Throughout In Memoriam Tennyson explores the interaction between two figures: the speaker and the absent figure of his dead friend. Contemplating the various occasions of day-to-day life the speaker constantly returns to his lost friendship and the sorrow of that loss, with tones ranging from utter desolation to a redemptive, if impossible, love. In section 95 the two figures become intertwined, as the speaker reads a language in the dawn:

                                  I read
     Of that glad year which once had been,
     In those fall'n leaves which kept their green,
The noble letters of the dead:

And strangely on the silence broke
     The silent-speaking words, and strange
     Was love's dumb cry defying change
To test his worth; and strangely spoke

The faith, the vigour, bold to dwell
     On doubts that drive the coward back
     And keen thro' worldly snares to track
Suggestion to her inmost cell.

So word by word, and line by line,
     The dead man touch'd me from the past,
     And all at once it seem'd at last
The living soul was flash'd on mine,

And mine in his was wound, and whirl'd
     About empyreal heights of thought,
     And came on that which is, and caught
The deep pulsations of the world. [95.21-40]

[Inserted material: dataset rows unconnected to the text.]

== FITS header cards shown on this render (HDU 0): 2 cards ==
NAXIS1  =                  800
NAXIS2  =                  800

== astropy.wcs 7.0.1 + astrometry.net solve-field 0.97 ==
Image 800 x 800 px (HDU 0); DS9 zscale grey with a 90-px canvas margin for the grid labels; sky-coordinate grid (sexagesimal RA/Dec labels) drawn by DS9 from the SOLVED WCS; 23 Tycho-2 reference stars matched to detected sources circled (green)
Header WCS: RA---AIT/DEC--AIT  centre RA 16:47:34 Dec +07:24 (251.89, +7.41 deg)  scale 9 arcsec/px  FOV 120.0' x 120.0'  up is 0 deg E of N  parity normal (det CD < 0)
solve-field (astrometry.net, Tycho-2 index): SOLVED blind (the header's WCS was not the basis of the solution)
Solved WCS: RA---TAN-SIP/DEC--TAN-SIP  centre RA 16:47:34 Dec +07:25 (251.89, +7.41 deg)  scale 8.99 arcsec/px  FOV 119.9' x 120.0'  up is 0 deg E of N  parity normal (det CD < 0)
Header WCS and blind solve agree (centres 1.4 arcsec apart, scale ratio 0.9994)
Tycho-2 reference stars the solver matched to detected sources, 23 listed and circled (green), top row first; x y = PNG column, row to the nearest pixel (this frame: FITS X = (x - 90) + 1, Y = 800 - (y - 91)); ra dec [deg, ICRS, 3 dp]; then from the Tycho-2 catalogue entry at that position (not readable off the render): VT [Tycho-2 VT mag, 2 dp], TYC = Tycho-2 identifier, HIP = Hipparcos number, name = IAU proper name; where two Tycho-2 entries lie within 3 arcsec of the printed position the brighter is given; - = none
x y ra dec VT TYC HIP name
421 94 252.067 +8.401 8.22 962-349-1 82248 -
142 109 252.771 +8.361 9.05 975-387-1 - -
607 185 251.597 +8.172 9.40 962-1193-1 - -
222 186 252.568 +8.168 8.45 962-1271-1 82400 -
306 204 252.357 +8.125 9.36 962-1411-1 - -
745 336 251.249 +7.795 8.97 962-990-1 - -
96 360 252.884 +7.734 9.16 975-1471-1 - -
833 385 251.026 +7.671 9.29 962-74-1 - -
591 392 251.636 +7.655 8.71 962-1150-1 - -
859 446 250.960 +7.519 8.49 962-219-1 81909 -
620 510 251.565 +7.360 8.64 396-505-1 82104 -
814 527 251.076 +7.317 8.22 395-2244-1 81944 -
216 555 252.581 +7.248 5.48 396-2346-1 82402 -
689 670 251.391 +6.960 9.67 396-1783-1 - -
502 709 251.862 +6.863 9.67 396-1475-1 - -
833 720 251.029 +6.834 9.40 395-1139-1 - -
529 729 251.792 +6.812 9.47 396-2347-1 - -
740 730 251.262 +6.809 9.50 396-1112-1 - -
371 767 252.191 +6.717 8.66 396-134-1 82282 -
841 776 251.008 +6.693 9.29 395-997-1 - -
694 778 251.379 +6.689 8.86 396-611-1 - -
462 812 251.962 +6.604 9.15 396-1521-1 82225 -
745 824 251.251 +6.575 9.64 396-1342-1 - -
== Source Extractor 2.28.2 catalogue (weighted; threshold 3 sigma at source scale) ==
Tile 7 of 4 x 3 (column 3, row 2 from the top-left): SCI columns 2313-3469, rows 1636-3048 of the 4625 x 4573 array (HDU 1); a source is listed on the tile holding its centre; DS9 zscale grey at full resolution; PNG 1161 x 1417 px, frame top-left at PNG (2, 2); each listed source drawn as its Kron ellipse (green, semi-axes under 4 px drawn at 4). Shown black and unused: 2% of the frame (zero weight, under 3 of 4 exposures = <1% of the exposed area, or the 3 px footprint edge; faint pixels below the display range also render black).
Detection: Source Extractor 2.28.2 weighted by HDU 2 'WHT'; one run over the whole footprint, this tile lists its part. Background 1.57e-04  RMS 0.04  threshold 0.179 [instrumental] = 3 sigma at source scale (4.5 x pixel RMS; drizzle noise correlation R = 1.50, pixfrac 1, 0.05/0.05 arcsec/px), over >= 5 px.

Tennyson puts this union of souls in terms of the creation of "words" out of "silence," but the speaker (unlike the poet?) seems to be entirely passive, overwhelmed by a sudden awareness of his lost friend. What does this imply about Tennyson's understanding of poetic inspiration? Would he agree with Carlyle's argument that genius comes primarily from nature? Is the speaker here a kind of prophet in Carlyle's terms? In what ways does Tennyson disagree with Carlyle's theories? How would his individualistic speaker fit into Carlyle's political and social frameworks for understanding the hero?

What role does Tennyson's strict quatrain form play in conveying the meaning of his poem? How does Tennyson relate his poem to the poetic tradition he inherits? What does it mean that the speaker is "touch'd . . . from the past" at the same time as he discovers "that which is . . . and the deep pulsations of the world?" How is his relationship to poetic tradition different than that of other Victorians, like Brontë?

What is the significance of the juxtaposition of corporeal nouns like "cell," "dead man" and "touched" with the spiritual connotations of "faith," "flash'd," and "empyrial heights?" What is Tennyson's relationship to religion? Are there times when he places poetry above organized religion? How does the poem's strict form relate to this conflict of body and soul? Is a sense of sexuality expressed in the corporeal imagery throughout the poem?